Ağaca bakıp ormanı görmemek

Bütün dikkatimiz Rojova bölgesinin merkezinde. Ancak buranın adını bile bazen Kobane bazen Kobani bazen de Ayn El-Arap olarak zikrediyoruz. Her kesim gelişmeleri başka yerinden bakarak izliyor. Kimi sayılar ve topografya ile derde düşüyor. Kaç Peşmerge Kobani’ye geçiyor, üç yüz mü yoksa  beş yüz mü diye tartışıyor. Bu rakamsal bilgi, hele ki sayılar arasındaki farkın ne türden bir analize kolaylık sağladığı ise katiyen anlaşılamıyor.

Peşmergeler oradan mı yoksa buradan mı geçecekler, karadan mı gelecekler, havadan mı? Bu da kamuoyunda ele alınıp kafa yorulan bir konu. Gayet tabi böyle bir geçişin güvenlikle ilgili önlemleri gündeme getirmesi doğal ve güvenlik güçleri de konuya yeterince kafa yoruyordur. Dolayısıyla yurttaşların Peşmergelerin Kobeni’ye geçiş rotaları konusunda ne yapabilecekleri bir şey var ne de edinecekleri bilginin bir yararı. Tabi her geçişi yeni bir provokasyon olanağı olarak görmüyorlarsa.

Çok merak edilen bir diğer konu ise Peşmergelerin Kobani’ye silahlarıyla mı geçecekleri.

Her halde Irak’tan yola çıkan Peşmergeler ellerine çiçek ve lokum alıp Suriye’ye kız istemeye gitmiyorlar. Savaşmaya gittiklerine göre ellerindeki silahtır, karşılarındaki güç IŞİD olduğuna göre bu silah da sapan değildir.

Ayrıntıdan genele

Ayrıntıların merakı üzerinden yürütülen tartışmalar, esasen Türkiye’nin silah verip vermediği, verdiyse kime verdiği, Erbil-Ankara ilişkisinin Erbil-Kobani ilişkisini ne ölçüde ve ne yönde etkilediği sorularını ima ediyor.

Oysa bazı konular gayet açık. Türkiye Kobani’ye yardım ediyor, Peşmergelerin de yardım etmesine onay veriyor. Tabi bu destek ve onay bir şartla veriliyor, o da Suriye’de IŞİD’e karşı savaşan güçlerin iki işe kalkışmaması. Bunlardan biri, silahların Türkiye’ye dönmemesi, ikincisi de o silahların IŞİD’le birlikte Esad rejimine de dönmesi.

Bu iki şart konusunda taraflar arasında kısmen bir uzlaşma olmuş ki, Türkiye de kısmen yardım yapıyor.
◇ ◇ ◇ ◇ ◇ ◇ ◇
[Çözülecek Görevler]
(A) Okuma metnine göre Rojova bölgesinin merkezi hangi adlarla anılıyor?
(B) Kobani'ye Peşmerge geçişini ele alan okuma metnini son cümlesinden itibaren sürdürün.
◇ ◇ ◇ ◇ ◇ ◇ ◇
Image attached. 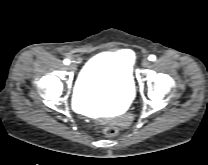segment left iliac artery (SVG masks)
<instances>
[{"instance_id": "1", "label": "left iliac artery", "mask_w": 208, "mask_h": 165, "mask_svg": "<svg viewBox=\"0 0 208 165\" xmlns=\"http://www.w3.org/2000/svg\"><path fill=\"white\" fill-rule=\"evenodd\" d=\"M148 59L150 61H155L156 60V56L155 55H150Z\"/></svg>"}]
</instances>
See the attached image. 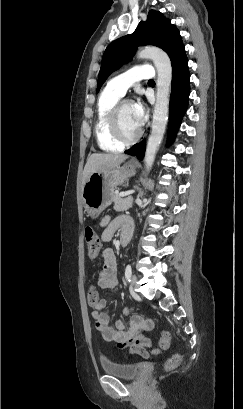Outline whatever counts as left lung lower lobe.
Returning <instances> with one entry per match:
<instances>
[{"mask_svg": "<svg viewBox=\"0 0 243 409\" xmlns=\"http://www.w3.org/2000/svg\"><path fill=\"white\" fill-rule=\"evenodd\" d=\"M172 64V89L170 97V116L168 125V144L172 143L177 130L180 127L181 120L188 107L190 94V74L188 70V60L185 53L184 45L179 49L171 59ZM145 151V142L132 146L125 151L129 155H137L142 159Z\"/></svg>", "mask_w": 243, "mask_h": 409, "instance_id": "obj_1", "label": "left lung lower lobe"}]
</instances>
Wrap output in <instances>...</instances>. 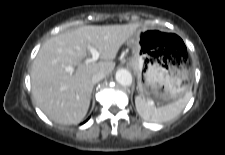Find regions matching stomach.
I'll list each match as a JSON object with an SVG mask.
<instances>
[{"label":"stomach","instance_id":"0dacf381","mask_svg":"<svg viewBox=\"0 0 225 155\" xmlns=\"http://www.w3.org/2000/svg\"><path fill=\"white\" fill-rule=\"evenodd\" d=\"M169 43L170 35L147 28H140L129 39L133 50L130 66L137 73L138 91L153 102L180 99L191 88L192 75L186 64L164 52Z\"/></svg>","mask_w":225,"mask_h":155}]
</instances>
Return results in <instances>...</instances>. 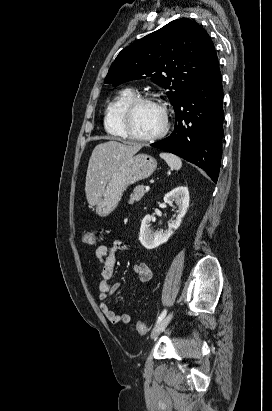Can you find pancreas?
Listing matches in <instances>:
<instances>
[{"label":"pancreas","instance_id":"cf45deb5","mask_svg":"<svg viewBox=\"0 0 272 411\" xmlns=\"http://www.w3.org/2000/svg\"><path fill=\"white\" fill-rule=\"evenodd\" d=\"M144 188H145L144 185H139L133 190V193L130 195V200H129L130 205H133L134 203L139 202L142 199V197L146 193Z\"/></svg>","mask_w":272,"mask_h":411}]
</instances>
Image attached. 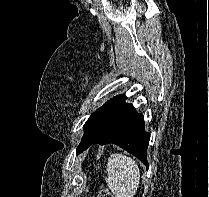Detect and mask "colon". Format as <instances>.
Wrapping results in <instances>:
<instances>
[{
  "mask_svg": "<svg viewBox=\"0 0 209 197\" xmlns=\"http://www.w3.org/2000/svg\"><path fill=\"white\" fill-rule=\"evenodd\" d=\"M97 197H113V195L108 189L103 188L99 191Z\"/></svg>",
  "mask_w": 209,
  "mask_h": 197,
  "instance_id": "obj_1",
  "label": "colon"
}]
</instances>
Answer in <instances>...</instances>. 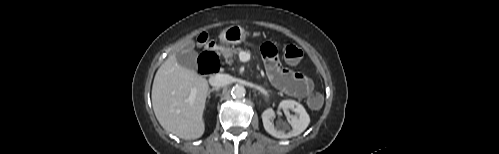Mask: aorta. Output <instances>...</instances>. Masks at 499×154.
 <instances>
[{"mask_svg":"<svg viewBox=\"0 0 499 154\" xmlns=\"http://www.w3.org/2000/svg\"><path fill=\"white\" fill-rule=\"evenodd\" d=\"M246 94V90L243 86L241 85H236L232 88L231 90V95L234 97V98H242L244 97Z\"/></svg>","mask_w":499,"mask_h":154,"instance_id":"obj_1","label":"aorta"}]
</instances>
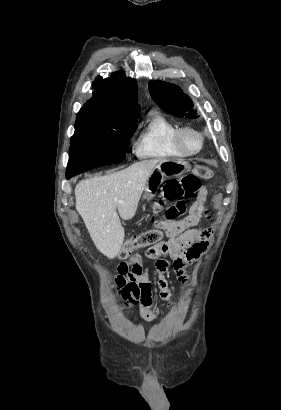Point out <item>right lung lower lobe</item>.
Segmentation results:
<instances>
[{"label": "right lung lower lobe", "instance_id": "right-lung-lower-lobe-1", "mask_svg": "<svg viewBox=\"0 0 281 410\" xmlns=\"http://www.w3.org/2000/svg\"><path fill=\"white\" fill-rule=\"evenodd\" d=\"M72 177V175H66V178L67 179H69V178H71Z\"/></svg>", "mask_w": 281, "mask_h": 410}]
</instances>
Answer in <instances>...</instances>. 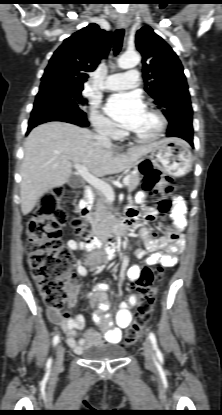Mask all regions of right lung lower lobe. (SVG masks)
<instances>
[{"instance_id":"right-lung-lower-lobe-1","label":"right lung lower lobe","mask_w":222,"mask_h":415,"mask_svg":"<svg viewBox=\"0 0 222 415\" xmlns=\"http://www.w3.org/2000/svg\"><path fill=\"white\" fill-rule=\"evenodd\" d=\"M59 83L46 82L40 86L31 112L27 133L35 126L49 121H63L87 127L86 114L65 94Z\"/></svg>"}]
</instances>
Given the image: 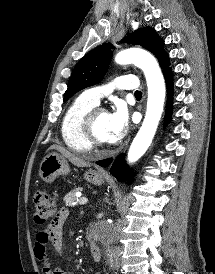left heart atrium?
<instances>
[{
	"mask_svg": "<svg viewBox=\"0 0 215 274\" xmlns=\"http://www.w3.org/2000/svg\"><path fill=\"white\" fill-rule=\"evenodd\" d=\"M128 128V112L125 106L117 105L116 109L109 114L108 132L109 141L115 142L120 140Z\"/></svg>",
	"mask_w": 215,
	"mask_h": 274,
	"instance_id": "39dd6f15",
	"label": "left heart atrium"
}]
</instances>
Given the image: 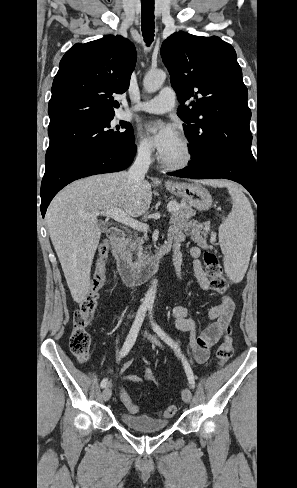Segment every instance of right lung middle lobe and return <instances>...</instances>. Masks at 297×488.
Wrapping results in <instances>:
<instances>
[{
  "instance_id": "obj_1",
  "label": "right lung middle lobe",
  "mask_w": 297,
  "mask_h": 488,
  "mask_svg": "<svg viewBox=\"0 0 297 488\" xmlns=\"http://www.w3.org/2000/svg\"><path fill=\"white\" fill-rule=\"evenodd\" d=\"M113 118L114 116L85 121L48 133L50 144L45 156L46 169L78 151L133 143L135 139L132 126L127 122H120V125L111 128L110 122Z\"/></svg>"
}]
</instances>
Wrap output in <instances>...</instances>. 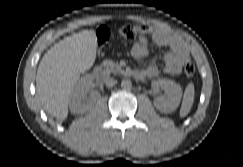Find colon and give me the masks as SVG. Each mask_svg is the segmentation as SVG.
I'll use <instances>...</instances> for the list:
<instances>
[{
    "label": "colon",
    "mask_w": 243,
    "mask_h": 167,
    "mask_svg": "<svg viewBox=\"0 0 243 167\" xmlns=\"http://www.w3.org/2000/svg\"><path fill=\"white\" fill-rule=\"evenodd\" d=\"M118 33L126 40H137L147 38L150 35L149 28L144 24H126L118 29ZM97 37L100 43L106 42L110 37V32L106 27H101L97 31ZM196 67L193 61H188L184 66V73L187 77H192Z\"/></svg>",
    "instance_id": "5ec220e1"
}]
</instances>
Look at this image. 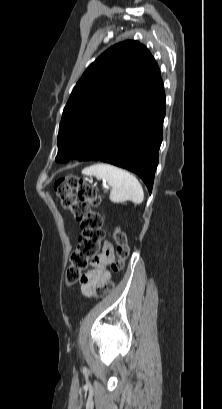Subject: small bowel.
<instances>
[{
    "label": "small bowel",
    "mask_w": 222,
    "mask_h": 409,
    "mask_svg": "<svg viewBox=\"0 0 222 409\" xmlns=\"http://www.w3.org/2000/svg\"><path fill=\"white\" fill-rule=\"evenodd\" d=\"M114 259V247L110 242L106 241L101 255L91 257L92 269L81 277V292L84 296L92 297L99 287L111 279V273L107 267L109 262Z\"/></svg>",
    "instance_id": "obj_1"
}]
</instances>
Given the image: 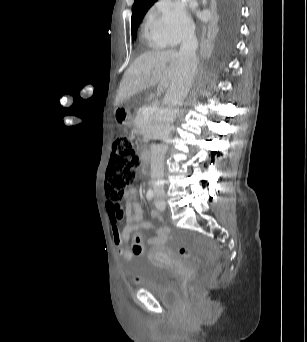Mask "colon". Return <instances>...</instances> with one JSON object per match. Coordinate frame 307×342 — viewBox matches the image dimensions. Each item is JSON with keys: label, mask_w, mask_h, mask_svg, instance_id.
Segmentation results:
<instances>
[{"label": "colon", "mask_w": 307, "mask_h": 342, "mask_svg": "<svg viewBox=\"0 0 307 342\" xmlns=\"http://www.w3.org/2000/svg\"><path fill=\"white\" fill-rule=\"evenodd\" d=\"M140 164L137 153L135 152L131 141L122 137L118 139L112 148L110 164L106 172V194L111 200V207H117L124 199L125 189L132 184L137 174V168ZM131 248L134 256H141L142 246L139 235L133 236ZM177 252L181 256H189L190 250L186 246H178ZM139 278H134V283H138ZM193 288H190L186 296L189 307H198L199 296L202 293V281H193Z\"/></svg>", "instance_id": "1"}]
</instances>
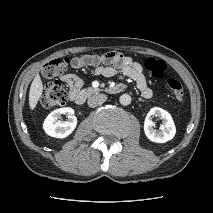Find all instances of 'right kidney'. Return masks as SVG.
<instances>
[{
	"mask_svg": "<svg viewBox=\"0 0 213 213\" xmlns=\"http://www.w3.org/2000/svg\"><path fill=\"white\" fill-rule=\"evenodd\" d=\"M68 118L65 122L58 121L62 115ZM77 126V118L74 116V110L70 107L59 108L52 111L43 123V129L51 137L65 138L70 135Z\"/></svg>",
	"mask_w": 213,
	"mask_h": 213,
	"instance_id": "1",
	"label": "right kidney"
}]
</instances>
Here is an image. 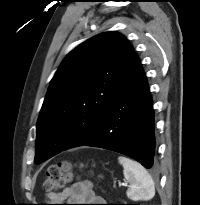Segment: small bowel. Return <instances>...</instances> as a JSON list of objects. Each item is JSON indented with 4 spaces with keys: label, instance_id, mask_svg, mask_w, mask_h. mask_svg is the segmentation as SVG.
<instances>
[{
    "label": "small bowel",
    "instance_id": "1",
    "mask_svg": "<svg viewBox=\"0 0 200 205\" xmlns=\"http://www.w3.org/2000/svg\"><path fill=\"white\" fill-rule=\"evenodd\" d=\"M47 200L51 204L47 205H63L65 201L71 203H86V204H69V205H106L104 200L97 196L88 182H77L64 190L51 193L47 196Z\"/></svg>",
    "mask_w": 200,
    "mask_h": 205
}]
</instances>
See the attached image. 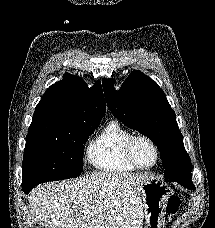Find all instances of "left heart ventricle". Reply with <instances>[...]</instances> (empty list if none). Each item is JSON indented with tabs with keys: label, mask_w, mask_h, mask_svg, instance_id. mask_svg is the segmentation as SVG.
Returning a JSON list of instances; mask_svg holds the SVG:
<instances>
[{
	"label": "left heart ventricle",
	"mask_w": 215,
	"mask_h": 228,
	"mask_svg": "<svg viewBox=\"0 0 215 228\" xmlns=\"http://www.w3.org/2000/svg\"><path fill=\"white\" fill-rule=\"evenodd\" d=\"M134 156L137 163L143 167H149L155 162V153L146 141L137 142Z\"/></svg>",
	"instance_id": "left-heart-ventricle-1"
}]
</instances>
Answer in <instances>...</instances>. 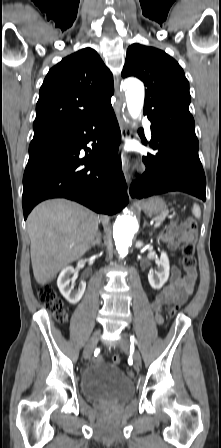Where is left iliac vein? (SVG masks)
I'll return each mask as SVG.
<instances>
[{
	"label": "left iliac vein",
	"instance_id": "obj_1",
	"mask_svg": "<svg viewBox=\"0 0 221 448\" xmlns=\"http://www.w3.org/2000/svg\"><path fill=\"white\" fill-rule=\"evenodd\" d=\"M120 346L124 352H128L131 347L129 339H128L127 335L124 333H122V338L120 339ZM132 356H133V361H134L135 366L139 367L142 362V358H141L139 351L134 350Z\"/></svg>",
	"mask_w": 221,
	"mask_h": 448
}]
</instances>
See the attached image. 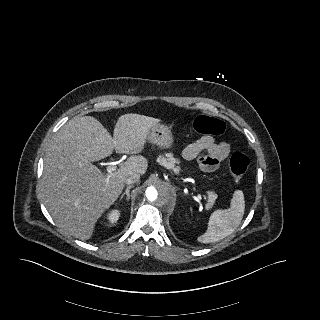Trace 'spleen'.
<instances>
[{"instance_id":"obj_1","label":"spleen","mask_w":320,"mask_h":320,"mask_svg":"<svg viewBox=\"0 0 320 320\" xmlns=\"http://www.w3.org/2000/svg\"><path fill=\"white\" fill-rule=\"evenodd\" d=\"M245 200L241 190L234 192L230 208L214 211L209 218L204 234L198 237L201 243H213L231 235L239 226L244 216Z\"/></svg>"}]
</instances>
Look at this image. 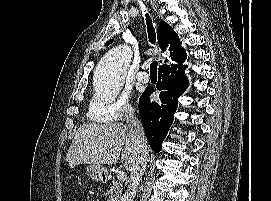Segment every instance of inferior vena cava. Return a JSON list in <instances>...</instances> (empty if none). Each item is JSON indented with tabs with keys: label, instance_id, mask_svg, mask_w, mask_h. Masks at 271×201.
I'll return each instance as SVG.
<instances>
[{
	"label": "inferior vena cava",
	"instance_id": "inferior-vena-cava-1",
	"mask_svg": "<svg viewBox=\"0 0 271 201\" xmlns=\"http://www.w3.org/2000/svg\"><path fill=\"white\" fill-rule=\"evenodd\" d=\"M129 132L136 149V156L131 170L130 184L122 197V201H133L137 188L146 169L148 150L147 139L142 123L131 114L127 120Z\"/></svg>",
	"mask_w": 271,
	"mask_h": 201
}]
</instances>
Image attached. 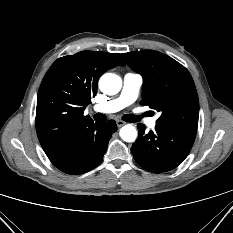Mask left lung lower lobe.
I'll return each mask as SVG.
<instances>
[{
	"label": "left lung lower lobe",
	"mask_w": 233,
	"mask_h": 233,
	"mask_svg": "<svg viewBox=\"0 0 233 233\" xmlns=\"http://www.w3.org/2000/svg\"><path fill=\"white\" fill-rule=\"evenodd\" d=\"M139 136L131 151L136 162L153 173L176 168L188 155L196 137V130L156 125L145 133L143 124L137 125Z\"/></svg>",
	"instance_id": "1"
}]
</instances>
◇ ◇ ◇ ◇ ◇ ◇ ◇
[Sıralı Yanıtlar]
(A) Kobane, Kobani ve Ayn El-Arap.

(B)
Bir başka tartışma konusu ise Türkiye’nin  PYD’ye yardım ediyor olması; ABD’nin bu kuruluşu direniş örgütü olarak görmesine rağmen Türkiye’nin terör örgütü olarak nitelemesi. Açıklama ve tanımlama farklılıkları ABD ile Türkiye arasında uyuşmazlık olduğu hissi yaratıyor. Aslında Türkiye, PKK , PYD ya da başka bir örgütün Türkiye’deki faaliyetlerini kast ederek terör tanımlaması yapıyor ve adı geçen örgütler ülke içinde şiddete başvurdukları sürece “düşman” olarak görüleceklerdir demek istiyor. Yani aynı örgütlerin Irak ya da Suriye’deki varlıkları bu şekilde tanımlanmıyor.

Genelden özele

ABD ile Türkiye arasında anlaşmazlık olduğuna dair yaratılan havada, hem Türkiye’den hem ABD’den gelen birbiriyle çelişkili açıklamaların etkisi büyük. Ayrıca ABD’de de Türkiye’de de çok sayıda hükümet görevlisi sürekli kamuoyuna bilgi veriyor; devlet liderleri basın üzerinden birbirine laf yetiştiriyor.

Neden bilgiler tek ağızdan çıkmıyor, neden bu kadar ayrıntı kamuoyu ile paylaşılıyor, neden liderler aralarındaki görüşmeleri farklı ifadelerle dünyaya sunuyor ve sonunda da çelişkiler ortaya çıkıyor diye de sormak gerek.

Eğer bu durum bilinçli bir çabanın eseri değilse, ortada bir sorun olduğu söylenebilir. Bilinçli olarak böyle davranılıyorsa, o zaman ABD’nin Ortadoğu’daki olumsuz algısına Türkiye’yi dahil etmeme mücadelesi veriliyor demektir. Ne de olsa bir gün ABD evine dönecek ve Türkiye sadece Suriye Kürtleri ile değil başka halklarla da bu coğrafyada yan yana kalacak. Kim bilir belki tam da bunu hatırlatmak için IŞİD bir Kürtlere bir Türkmenlere saldırıp duruyordur.